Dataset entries
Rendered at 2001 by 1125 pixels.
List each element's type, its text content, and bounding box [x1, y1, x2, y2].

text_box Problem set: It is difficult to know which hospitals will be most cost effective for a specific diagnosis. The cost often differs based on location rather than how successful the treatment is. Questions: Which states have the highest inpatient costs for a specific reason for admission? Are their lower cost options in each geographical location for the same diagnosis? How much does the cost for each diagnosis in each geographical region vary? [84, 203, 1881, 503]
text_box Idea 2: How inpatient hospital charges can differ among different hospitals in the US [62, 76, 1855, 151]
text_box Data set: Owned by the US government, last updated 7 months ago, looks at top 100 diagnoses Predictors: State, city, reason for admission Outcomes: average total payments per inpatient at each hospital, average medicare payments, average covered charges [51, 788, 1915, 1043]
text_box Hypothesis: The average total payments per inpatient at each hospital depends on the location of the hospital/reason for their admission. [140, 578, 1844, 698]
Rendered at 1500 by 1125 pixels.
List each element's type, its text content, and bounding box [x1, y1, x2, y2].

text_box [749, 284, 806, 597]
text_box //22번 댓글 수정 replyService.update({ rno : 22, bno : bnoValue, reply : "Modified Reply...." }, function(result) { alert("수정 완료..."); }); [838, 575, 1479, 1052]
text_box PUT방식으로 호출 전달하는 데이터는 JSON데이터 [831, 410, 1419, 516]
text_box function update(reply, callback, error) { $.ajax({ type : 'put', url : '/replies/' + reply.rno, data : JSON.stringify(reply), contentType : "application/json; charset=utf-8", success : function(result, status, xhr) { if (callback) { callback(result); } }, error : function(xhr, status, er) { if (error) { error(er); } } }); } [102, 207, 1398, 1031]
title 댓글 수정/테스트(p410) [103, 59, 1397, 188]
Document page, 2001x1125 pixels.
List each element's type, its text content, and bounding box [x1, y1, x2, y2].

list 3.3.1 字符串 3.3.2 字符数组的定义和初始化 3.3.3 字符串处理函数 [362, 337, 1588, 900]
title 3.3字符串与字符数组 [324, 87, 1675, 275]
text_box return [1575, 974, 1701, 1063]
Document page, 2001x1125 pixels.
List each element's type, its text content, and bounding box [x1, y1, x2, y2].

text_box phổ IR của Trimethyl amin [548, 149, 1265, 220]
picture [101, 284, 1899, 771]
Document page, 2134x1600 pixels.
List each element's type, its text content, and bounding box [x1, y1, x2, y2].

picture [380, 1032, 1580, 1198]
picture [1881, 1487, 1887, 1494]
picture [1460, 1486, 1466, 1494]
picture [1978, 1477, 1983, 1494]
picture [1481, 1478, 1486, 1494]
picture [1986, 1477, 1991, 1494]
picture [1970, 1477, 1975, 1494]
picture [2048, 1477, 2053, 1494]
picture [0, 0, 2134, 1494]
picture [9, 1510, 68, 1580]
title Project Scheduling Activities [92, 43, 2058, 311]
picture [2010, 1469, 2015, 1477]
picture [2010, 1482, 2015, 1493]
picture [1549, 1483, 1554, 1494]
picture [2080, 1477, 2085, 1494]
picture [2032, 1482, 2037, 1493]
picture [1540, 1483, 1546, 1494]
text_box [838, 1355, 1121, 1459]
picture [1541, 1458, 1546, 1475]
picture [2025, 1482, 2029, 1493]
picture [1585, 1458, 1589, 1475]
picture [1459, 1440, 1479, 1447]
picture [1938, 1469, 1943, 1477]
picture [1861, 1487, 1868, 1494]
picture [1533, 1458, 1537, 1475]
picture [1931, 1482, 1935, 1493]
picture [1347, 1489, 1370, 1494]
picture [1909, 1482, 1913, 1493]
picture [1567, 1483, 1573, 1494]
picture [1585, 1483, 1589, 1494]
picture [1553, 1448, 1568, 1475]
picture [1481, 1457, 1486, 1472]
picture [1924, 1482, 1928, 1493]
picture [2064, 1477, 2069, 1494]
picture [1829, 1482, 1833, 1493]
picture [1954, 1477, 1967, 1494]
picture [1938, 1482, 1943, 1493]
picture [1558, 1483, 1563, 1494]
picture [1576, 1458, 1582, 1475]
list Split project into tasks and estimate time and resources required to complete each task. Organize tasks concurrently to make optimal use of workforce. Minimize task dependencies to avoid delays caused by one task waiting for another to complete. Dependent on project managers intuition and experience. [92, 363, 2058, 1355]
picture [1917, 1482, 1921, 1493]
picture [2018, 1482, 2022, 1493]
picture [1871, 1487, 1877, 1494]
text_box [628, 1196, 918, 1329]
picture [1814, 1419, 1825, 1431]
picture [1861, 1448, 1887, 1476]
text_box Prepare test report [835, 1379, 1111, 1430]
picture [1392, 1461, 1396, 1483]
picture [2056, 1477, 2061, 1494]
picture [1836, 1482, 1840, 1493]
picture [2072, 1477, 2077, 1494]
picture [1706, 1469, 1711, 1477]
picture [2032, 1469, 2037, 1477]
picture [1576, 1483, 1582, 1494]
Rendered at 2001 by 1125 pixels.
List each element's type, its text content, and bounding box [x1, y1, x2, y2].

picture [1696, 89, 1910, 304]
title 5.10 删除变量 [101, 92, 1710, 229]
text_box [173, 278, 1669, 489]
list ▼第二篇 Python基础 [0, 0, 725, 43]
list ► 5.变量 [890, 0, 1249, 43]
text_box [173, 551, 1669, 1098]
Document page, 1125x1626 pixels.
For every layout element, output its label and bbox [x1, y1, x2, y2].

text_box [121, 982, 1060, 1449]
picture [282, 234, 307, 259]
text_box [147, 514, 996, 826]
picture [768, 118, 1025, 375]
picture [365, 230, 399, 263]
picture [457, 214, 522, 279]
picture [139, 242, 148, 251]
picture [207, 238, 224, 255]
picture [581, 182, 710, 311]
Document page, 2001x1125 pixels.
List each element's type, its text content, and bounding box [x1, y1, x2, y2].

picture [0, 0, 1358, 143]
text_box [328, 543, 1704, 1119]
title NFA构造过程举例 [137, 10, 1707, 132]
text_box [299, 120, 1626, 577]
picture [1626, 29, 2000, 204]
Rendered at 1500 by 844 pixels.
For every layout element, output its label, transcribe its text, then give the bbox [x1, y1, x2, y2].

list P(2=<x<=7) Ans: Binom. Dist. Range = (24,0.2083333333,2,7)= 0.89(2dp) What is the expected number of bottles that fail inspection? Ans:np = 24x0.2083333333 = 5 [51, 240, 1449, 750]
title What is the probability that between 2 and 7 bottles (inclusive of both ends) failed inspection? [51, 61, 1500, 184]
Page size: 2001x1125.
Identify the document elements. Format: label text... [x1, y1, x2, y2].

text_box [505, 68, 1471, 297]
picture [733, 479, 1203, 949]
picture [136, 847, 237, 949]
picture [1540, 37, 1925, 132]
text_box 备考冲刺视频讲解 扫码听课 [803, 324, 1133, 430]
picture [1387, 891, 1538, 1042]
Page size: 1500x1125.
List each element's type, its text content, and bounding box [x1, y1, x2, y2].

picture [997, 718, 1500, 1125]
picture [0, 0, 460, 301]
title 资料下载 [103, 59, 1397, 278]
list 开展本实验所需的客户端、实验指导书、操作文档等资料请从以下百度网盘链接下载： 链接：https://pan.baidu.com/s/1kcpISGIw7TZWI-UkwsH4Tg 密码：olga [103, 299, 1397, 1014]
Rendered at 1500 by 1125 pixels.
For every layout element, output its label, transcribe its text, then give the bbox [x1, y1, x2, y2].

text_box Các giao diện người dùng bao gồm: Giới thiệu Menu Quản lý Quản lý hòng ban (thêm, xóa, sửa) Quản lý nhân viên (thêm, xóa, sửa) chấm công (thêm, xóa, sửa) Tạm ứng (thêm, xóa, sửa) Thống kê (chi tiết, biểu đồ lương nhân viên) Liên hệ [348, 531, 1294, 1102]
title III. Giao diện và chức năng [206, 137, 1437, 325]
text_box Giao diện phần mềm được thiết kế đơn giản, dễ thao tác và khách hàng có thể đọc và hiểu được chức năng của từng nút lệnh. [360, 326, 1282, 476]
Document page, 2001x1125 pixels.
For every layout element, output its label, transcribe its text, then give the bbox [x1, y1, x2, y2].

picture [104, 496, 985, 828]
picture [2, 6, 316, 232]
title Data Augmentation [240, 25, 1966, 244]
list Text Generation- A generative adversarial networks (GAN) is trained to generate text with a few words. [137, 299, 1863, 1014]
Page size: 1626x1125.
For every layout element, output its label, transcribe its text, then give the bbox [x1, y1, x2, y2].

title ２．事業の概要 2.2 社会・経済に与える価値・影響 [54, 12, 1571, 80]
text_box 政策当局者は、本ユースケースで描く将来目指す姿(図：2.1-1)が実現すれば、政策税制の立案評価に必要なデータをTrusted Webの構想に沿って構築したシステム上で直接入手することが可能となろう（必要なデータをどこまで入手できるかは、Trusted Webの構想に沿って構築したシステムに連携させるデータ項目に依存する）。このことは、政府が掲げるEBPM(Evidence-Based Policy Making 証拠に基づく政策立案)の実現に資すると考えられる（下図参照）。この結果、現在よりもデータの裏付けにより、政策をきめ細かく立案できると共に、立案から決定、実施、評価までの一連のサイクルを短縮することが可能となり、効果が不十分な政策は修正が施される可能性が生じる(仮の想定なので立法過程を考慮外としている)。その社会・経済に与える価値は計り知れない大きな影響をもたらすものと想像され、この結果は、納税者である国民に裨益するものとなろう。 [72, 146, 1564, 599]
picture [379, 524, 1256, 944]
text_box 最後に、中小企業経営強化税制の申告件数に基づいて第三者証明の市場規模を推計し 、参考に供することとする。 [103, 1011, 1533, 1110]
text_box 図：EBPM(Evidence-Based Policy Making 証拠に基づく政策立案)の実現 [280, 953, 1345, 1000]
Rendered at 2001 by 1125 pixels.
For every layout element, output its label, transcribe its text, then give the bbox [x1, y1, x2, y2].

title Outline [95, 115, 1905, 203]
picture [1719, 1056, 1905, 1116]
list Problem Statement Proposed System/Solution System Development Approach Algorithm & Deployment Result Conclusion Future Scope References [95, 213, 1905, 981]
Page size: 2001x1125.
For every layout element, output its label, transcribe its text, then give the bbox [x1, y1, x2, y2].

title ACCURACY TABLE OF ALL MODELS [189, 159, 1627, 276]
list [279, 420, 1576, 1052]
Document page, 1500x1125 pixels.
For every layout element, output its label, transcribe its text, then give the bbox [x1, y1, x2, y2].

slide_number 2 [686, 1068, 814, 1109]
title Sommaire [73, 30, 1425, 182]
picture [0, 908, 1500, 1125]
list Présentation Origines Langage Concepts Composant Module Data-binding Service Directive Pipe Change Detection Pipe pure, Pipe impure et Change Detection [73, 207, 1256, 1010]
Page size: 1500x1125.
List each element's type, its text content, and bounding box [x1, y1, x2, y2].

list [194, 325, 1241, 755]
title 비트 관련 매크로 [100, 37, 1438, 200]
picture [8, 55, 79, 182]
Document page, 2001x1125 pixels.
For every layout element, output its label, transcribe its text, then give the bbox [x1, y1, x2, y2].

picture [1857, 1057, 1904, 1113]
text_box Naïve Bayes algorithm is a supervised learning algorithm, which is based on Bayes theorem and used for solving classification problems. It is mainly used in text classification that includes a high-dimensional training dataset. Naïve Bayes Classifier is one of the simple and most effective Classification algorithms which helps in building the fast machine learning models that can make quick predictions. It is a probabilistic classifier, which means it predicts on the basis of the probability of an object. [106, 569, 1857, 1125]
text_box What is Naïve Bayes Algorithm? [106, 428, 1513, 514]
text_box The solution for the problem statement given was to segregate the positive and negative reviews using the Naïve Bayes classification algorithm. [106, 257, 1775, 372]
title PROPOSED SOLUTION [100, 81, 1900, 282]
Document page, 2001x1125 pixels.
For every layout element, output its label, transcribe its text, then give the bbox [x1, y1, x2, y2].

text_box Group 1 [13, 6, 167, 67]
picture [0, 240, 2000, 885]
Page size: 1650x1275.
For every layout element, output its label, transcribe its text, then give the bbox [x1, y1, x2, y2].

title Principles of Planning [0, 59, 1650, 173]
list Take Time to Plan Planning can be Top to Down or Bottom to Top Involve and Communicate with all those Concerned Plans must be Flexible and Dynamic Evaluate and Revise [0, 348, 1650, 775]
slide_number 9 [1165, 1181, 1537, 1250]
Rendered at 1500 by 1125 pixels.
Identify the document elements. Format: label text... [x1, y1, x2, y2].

Work request:
From the records above, transcribe without alteration every line from the one with "text_box [173, 278, 1669, 489]" to the one with "Document page, 1125x1626 pixels.", inclusive.

Problem solution:
text_box [173, 278, 1669, 489]
list ▼第二篇 Python基础 [0, 0, 725, 43]
list ► 5.变量 [890, 0, 1249, 43]
text_box [173, 551, 1669, 1098]
Document page, 1125x1626 pixels.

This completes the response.